According to UNICEF, the maternal mortality rate of India has decreased from 130 in 2014-16 to 113 per 100,000 live births in 2016-18. The ground level efforts of these Asha healthcare workers have played a huge role in keeping mothers alive.
An Asha is appointed by the Indian government as the primary healthcare information distributor in far off hamlets and villages where poverty and illiteracy have deep roots. These Asha workers travel the length and breadth of their villages every day of the year to make sure that poverty-stricken communities are informed of the health benefits provided by the government.
“I went from home to home, asking people to get vaccinated. There was always the fear of bringing the disease home. But I went on to do my duty as a service to my community.”
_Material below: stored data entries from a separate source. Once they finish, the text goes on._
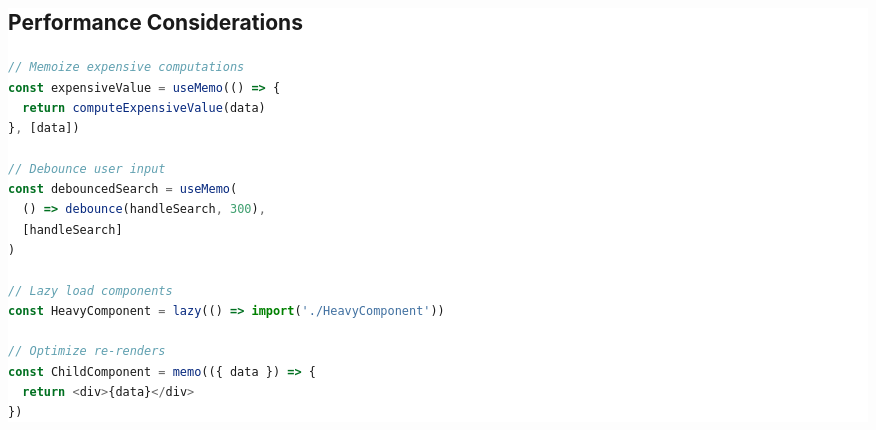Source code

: ## Performance Considerations

```typescript
// Memoize expensive computations
const expensiveValue = useMemo(() => {
  return computeExpensiveValue(data)
}, [data])

// Debounce user input
const debouncedSearch = useMemo(
  () => debounce(handleSearch, 300),
  [handleSearch]
)

// Lazy load components
const HeavyComponent = lazy(() => import('./HeavyComponent'))

// Optimize re-renders
const ChildComponent = memo(({ data }) => {
  return <div>{data}</div>
})
```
During the COVID-19 pandemic, they have been at the forefront of tackling vaccine hesitancy among people by educating them about its benefits. There is at least one “Asha” in every village, the literal meaning of the term being “hope”.
Have you read?
The Asha Workers of India are being called ‘corona warriors’ for delivering health services to rural women during the pandemic. These women, often clad in traditional sarees, are game changers in the otherwise conservative landscape of rural India.
One of their biggest challenges, particularly with COVID-19, is the risk to their families. Manju Devi, an Asha worker from the city of Padrauna, Uttar Pradesh, explains, “I have a small daughter who has not been well during the pandemic. I was on vaccination duty for the government. I went from home to home, asking people to get vaccinated. There was always the fear of bringing the disease home. But I went on to do my duty as a service to my community.”
These healthcare workers are relentless in their service. Their main motivation, as described by Champa Devi, is the responsibility that comes with the job.
“If one mother is dying in my village because of not getting hospital treatment or if one child suffers from an otherwise preventable disease, it will be my responsibility. I go to people’s homes to convince them to get the vaccine. There are medical terms that we don’t understand but I know that vaccines make it easier to deal with the virus. The big city doctors have explained things to us on recorded messages we were sent by the government. It also helps that I am older because the villagers respect me as an elderly person and, therefore, listen to me,” Devi says.